Construction of the church ended in 1883, on September 29, it was handed over to religious authorities. On September 8, 1884, the church was consecrated under the title of the Assumption of the Blessed Virgin Mary. Events arranged a priest Karol Gryniawicki. Temple was damaged during the First World War. In 1929-1930, when Pružana was part of Poland, with financial support from the gentry Dziekońscy and Moraczewscy temple completely repaired, replaced the roof and windows, conducted electric lighting.
In 1939, the vicar of the church was Kazimierz Świątek (Roman Catholic Cardinal). After the arrival of Soviet troops in Pruzhana in September 1939 he was arrested and held on death row in Brest for two months. Father Świątek escaped from prison, taking advantage of the confusion caused by the Nazi German invasion of the Soviet Union on 22 June 1941, and returned to Pruzhany. In December 1944, the NKVD arrested Swiątek for a second time. The following year he was sentenced to 10 years hard labor in a concentration camp, and spent nine years in Siberia and the north of the Soviet Union, working in the taiga and in the mines.
Two years later in Poland left the priest Antoni Rojko fearing persecution by Soviet authorities. Believers continued to meet in the church in prayer, even without a priest for two more years, until it was closed on March 2, 1948.
April 19, 1951 the city authorities decided to rebuild the church beneath House of Culture. The wooden parts of its organ were used for heating, church furniture and clothing was put on tailoring theatrical costumes. Part of the property was sold. Thus the Church shared the fate of many temples in the former USSR, which, if not destroyed, have become cultural centers, clubs, warehouses, storage of agricultural machinery.

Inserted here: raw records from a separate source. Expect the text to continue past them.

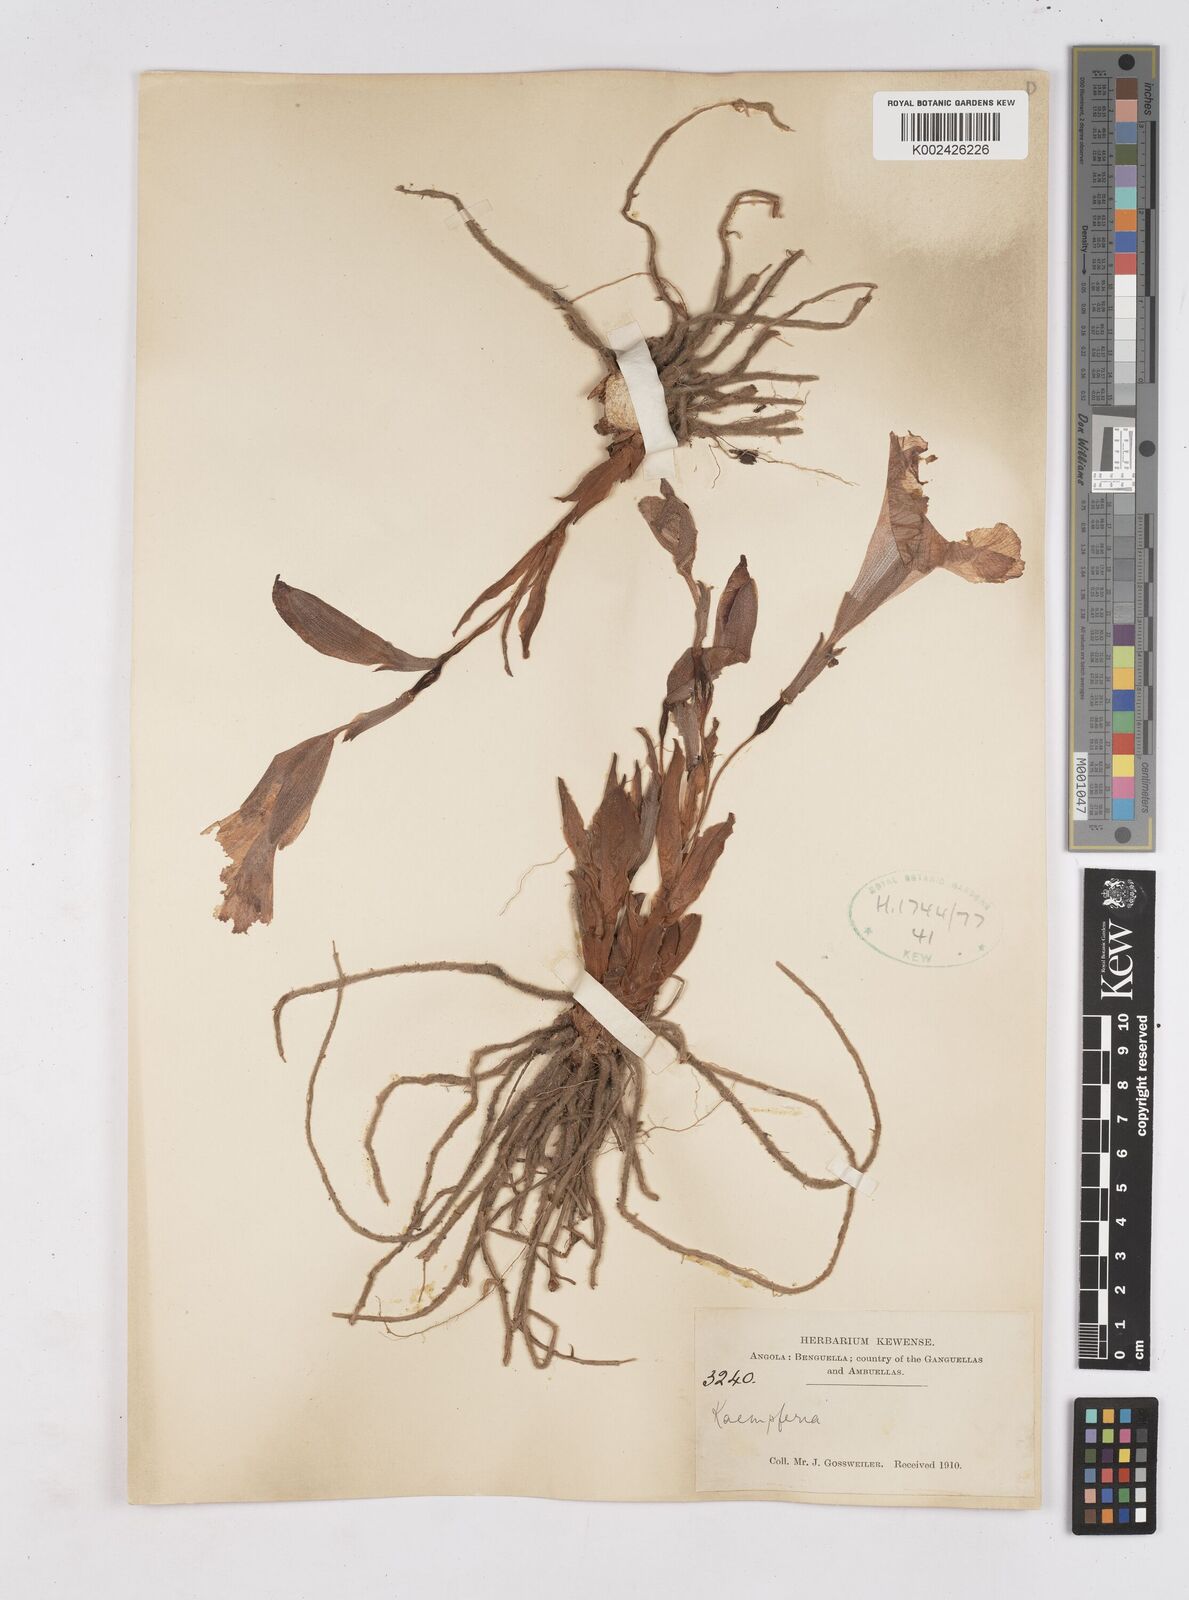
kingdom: Plantae
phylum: Tracheophyta
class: Liliopsida
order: Zingiberales
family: Zingiberaceae
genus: Siphonochilus
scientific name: Siphonochilus
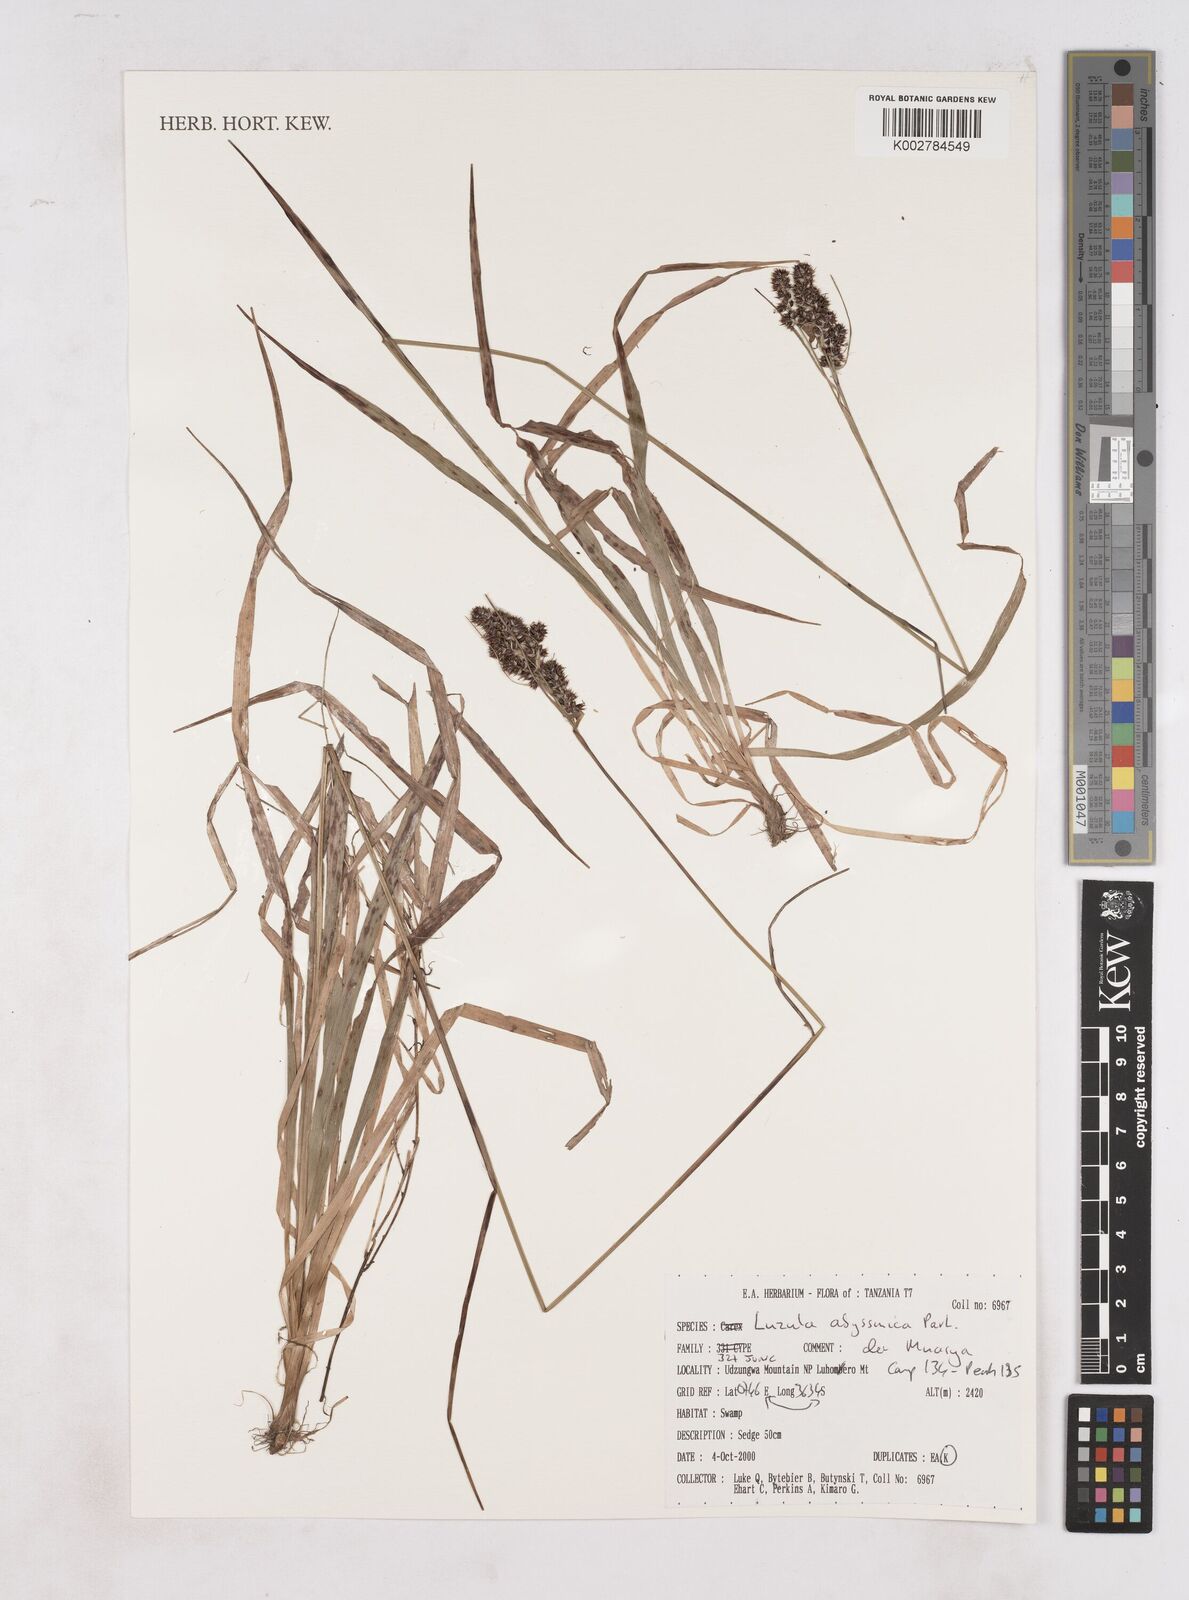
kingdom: Plantae
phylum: Tracheophyta
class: Liliopsida
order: Poales
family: Juncaceae
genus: Luzula
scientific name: Luzula abyssinica
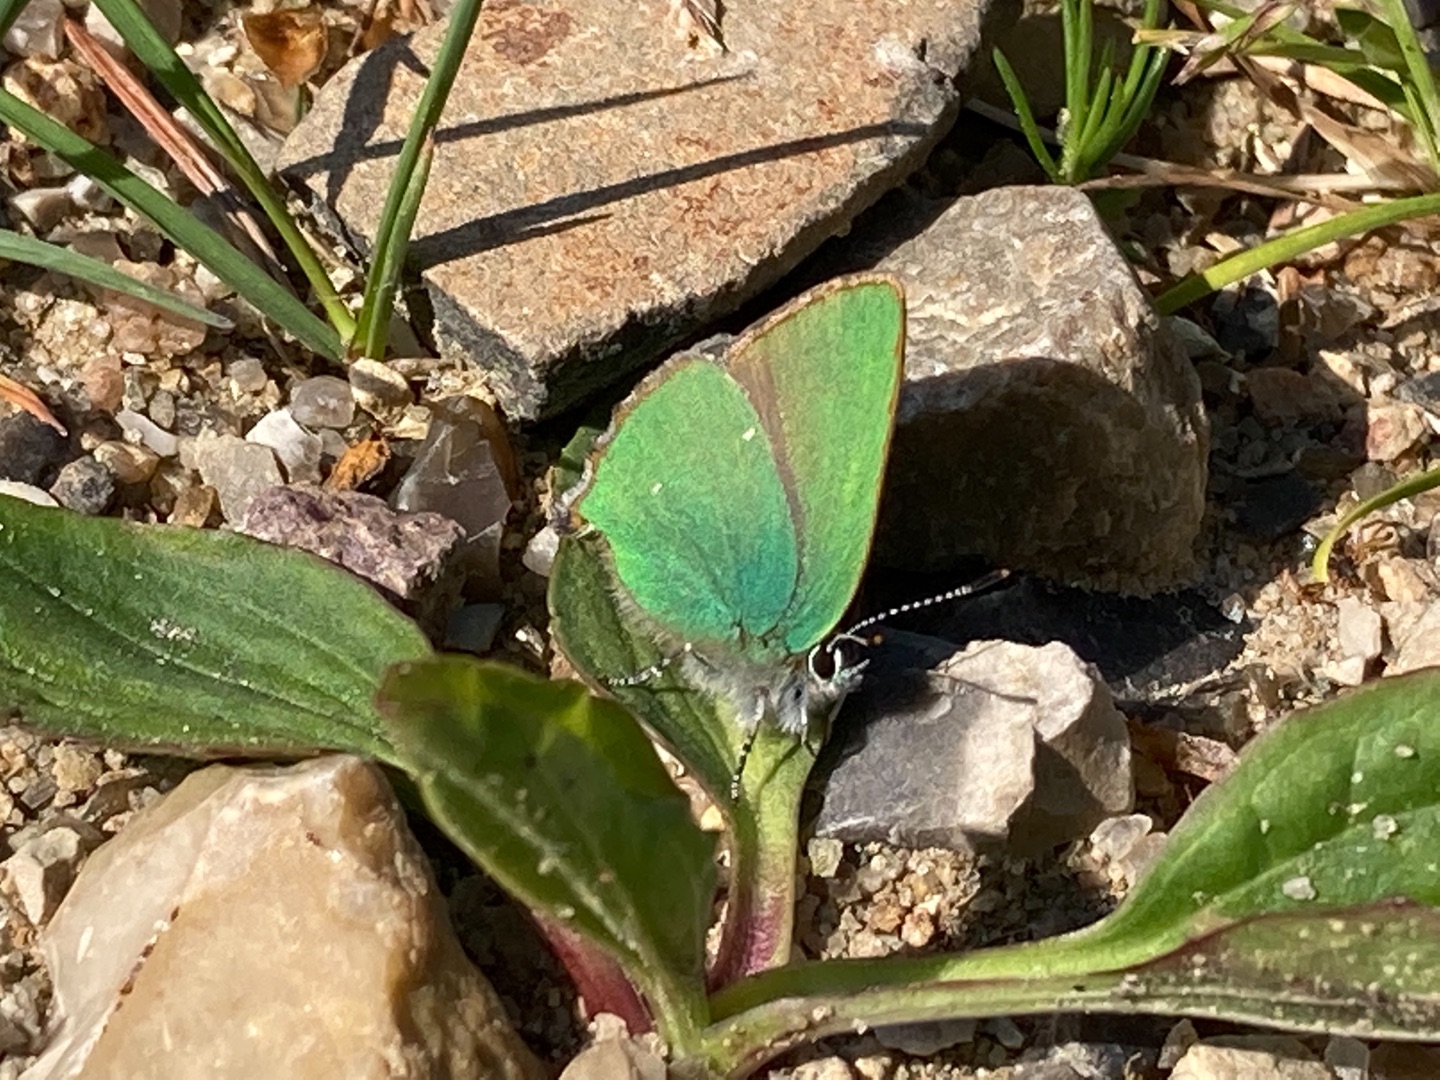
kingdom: Animalia
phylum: Arthropoda
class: Insecta
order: Lepidoptera
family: Lycaenidae
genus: Callophrys
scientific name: Callophrys rubi
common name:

In the early 1990s began to seek the return of the faithful of the church. August 4, 1991 in Pruzhana was sent to the pastoral activity priest Edward Lojek. December 2, when Belarus has become an independent country, the authorities allowed to hold worship services in the church.
February 1, 1993, and returned to the church was consecrated in honor of the Mother of God. February 6 a solemn Mass was celebrated by Archbishop Kazimierz Świątek.
Large-scale restoration lasted until 1998. The complete inventory and documentation for the reconstruction of free made professor of the Institute of preservation of monuments of Kraków Polytechnic Wiktor Zin.
At the site of the Communists destroyed the monument to Christ the Savior put Jubilee cross to the 2000th anniversary of Christianity.